In this notebook, we'll explore the basics of raster image processing in open source Python. Here, we will stack raw Landsat bands to a single 4-band Geotiff and calculate the Normalized Difference Vegetation Index (NDVI) for the Austin area, a typical metric for vegetation health.

In [1]:
import os
import numpy as np
from osgeo import gdal, ogr, osr
import matplotlib.pyplot as plt

%matplotlib inline

Since I can't store Landsat imagery on Github, download a Landsat image from the USGS. Typically they come as separate Geotiffs for each band. Here, I stored them all in one directory of raw landsat images. Specify this directory as well as an output directory.

In [None]:
#In directory with the original 8 bands:
in_tif_dir = r"C:\Users\moult\Documents\geospatial\data\austin\austin_raw_landsat\2020_04_12"
#Output directory to save the stacked image to
out_tif_dir = r"C:\Users\moult\Documents\geospatial\data\austin\austin_merged_landsat"
#Output geotiff name, with extension
out_tif_name = 'Austin_Landsat_NDVI_2020.tif'

#Checking if directory exists
if not os.path.exists(out_tif_dir):
    os.mkdir(out_tif_dir)
    
out_tif_path = os.path.join(out_tif_dir,
                            out_tif_name)

We now get to dive into GDAL head first. Here, we instantiate the Geotiff driver for reading and writing Geotiff format:

In [None]:
tif_driver = gdal.GetDriverByName('GTiff')

Next, we will walk through all the files in the in tif directory to find the appropriate paths. The band reference list variable corresponds to the Red, Blue, Green, and NIR bands respectively which we will be using for the NDVI.

For each geotiff, we use gdal to open the file and read the raster band as a numpy array. We then append that array to a list of arrayts to eventually stack.

In [None]:
band_reference_list = [2, 3, 4, 5]
tif_arr_list = []

for dirs, subdirs, files in os.walk(in_tif_dir):
    for file in files:
        fname = file.split('.')[0]
        ext = file.split('.')[-1].lower()
        if ext == 'tif':
            for band_num in band_reference_list:
                if fname.endswith('B{}'.format(band_num)):
                    geotiff_path = os.path.join(dirs, file)
                    ds = gdal.Open(geotiff_path)
                    arr = ds.GetRasterBand(1).ReadAsArray()       
                    tif_arr_list.append(arr)
in_array = np.array(tif_arr_list)

Now that we've got the 4 bands required, let's compute NDVI quickly:

In [None]:
red = in_array[0,:,:]
nir = in_array[3,:,:]

ndvi = (nir - red) / (nir + red)

Next, we open the most recent geotiff to gather the appropriate spatial reference information.

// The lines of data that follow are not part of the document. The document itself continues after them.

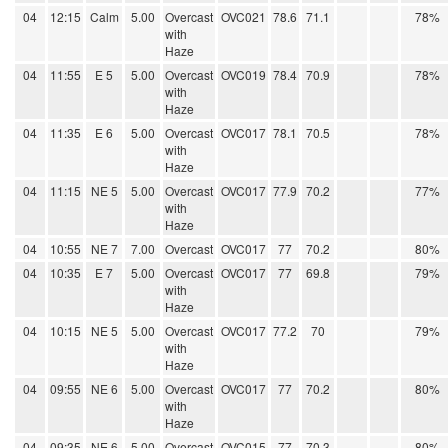
04
12:15
Calm
5.00
Overcast
OVC021
78.6
71.1
78%
with
Haze
04
11:55
E 5
5.00
Overcast
OVC019
78.4
70.9
78%
with
Haze
04
11:35
E 6
5.00
Overcast
OVC017
78.1
70.5
78%
with
Haze
04
11:15
NE 5
5.00
Overcast
OVC017
77.9
70.2
77%
with
Haze
04
10:55
NE 7
7.00
Overcast
OVC017
77
70.2
80%
04
10:35
E 7
5.00
Overcast
OVC017
77
69.8
79%
with
Haze
04
10:15
NE 5
5.00
Overcast
OVC017
77.2
70
79%
with
Haze
04
09:55
NE 6
5.00
Overcast
OVC017
77
70.2
80%
with
Haze
04
09:35
NE 6
5.00
Overcast
OVC015
77
70.3
80%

Specifically, the Geotransform (a 6-value tuple which defines the position, rotation, and pixel size) and the projection. 

In [None]:
in_ds = gdal.Open(geotiff_path)
in_gt = in_ds.GetGeoTransform()
prj = in_ds.GetProjection()
srs = osr.SpatialReference(wkt=prj)

Here, we create a new geotiff data source through the geotiff driver. We accomplish this by specifying the file path, shape in x and y, number of bands, and data type. We then specify the projection and geotransform:

In [None]:
out_tif = tif_driver.Create(out_tif_path, 
                            tif_arr_list[0].shape[1],
                            tif_arr_list[0].shape[0],
                            len(tif_arr_list)+1,
                            gdal.GDT_Float64)

out_tif.SetProjection(srs.ExportToWkt())
out_tif.SetGeoTransform(in_gt);

Lastly, we loop through each array in the original geotiff's arrays and write them to the multi-band image:

In [None]:
for i in range(1, len(tif_arr_list)+1):
    out_band = out_tif.GetRasterBand(i)
    out_band.WriteArray(arr)
    
ndvi_band = out_tif.GetRasterBand(5)
ndvi_band.WriteArray(ndvi)
out_tif.FlushCache()
del out_tif

Voila! In just a handful of lines of code we just stacked 4 separate geotiffs into a single multiband geotiff. Let's take a look at the results:

In [None]:
fig, ax = plt.subplots(figsize=(20,10))

in_array = np.dstack(np.array(tif_arr_list))

ax.imshow(in_array[:,:,3], cmap=plt.cm.Greys_r)

How about we compute NDVI in just a couple lines?

In [None]:
out_ndvi = tif_driver.Create(out_tif_path, 
                            tif_arr_list[0].shape[1],
                            tif_arr_list[0].shape[0],
                            len(tif_arr_list),
                            gdal.GDT_Float64)

out_tif.SetProjection(srs.ExportToWkt())
out_tif.SetGeoTransform(in_gt);